Extracted entries>
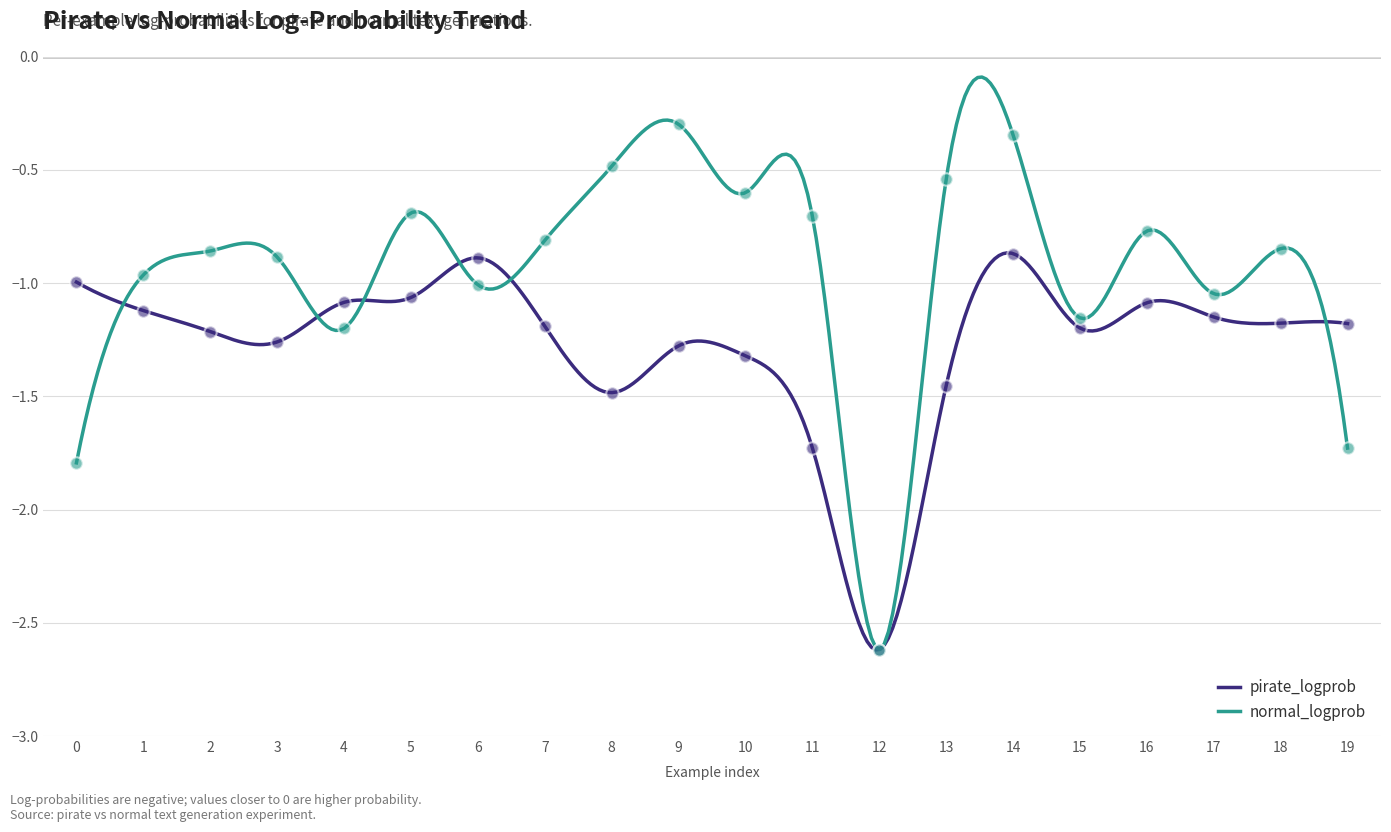

Which series has the largest total across all categories?

normal_logprob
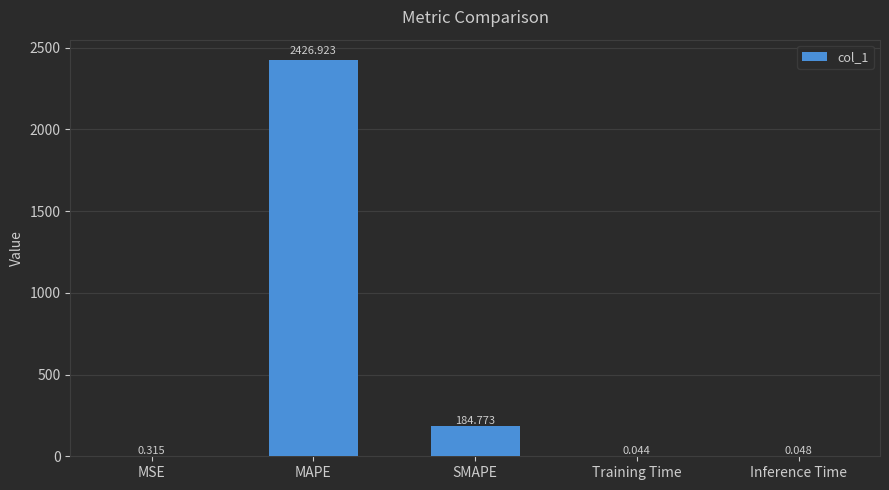

What is the change in value from MSE to Training Time?

-0.3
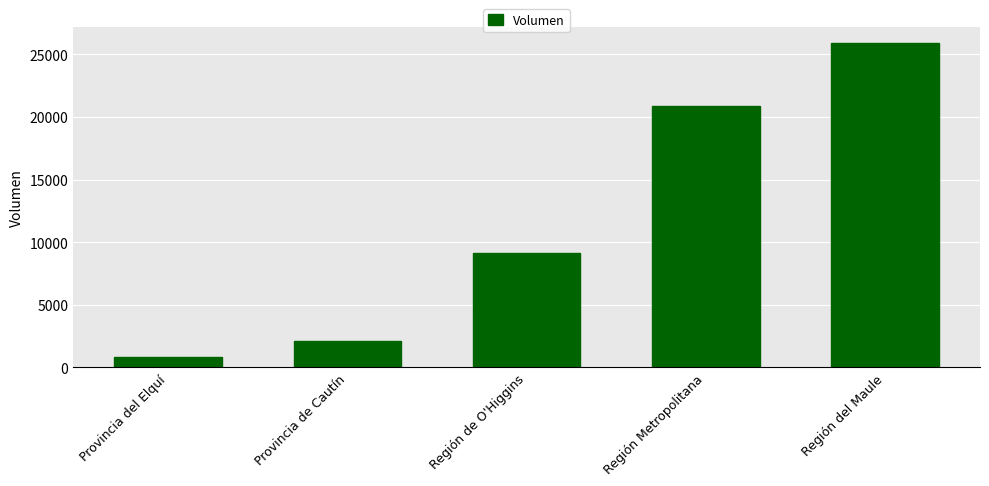

Reading right to left, what are all the values shown in this chart?

Región del Maule=25900	Región Metropolitana=20830	Región de O'Higgins=9150	Provincia de Cautín=2080	Provincia del Elquí=800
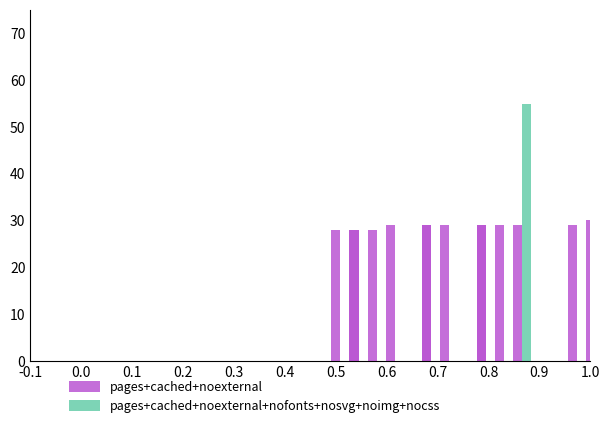

What position from the left is 0.5?

7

About this exercise>
Gather every line of the listing above that contains the word "left".

Result for this task>
Reading right to left, what are all the values shown in this chart?
What position from the left is 0.5?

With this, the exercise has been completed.